Write out, from the entries below, exactly the lines that run between the lines holding "for fender; M6" and "obligados a realizar", inclusive, and stop there.
===== Data to examine =====
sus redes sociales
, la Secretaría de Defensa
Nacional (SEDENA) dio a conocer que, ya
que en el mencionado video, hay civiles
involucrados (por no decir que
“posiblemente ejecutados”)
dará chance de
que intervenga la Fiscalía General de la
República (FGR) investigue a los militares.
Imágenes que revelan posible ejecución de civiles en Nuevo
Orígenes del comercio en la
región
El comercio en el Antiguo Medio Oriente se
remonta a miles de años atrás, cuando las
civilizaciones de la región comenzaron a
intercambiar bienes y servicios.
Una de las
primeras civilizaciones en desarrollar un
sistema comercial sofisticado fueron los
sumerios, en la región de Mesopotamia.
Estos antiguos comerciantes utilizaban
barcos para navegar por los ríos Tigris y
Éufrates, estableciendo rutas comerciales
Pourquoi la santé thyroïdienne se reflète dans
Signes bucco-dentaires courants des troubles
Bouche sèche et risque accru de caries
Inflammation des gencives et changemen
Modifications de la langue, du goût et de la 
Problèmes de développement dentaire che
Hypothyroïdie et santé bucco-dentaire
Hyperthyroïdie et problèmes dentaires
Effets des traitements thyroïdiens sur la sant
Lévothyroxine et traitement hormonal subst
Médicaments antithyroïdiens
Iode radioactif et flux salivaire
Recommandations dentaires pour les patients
=====
===== Data to examine =====
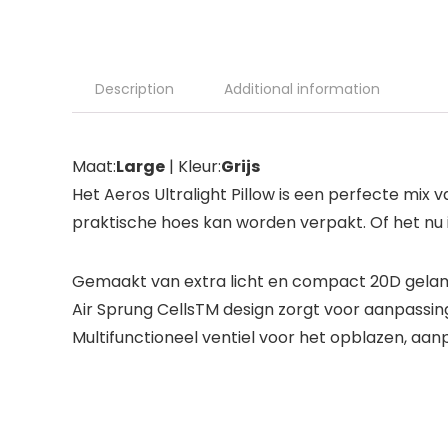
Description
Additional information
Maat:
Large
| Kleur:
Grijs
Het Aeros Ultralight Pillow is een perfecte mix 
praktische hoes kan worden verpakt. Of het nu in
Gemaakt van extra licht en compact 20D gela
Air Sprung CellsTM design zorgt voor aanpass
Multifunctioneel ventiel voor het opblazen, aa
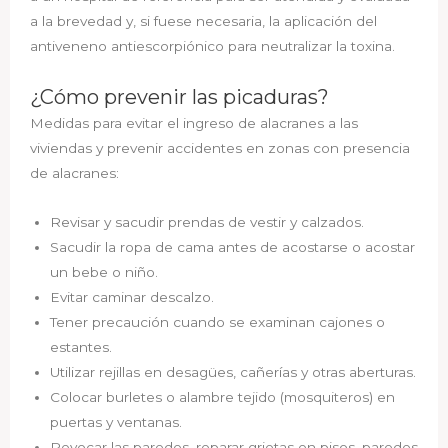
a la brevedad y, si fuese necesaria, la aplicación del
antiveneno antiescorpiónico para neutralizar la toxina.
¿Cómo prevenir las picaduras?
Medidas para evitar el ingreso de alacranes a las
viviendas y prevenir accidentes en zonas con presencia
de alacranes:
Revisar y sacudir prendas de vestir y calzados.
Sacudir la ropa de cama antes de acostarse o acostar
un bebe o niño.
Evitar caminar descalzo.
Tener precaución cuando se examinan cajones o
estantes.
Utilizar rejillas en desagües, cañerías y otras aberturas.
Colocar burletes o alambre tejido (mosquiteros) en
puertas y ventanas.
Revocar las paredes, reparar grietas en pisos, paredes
=====
===== Data to examine =====
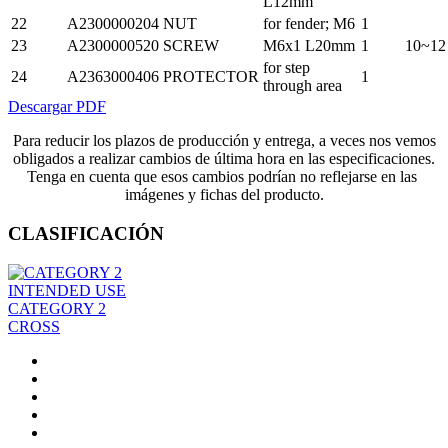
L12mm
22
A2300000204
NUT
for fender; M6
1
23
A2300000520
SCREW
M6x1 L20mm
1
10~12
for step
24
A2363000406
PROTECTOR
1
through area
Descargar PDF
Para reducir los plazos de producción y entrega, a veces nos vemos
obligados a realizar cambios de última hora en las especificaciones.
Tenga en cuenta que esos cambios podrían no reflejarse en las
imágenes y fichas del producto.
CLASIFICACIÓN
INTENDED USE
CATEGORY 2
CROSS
=====
Solution to this exercise:
for fender; M6
1
23
A2300000520
SCREW
M6x1 L20mm
1
10~12
for step
24
A2363000406
PROTECTOR
1
through area
Descargar PDF
Para reducir los plazos de producción y entrega, a veces nos vemos
obligados a realizar cambios de última hora en las especificaciones.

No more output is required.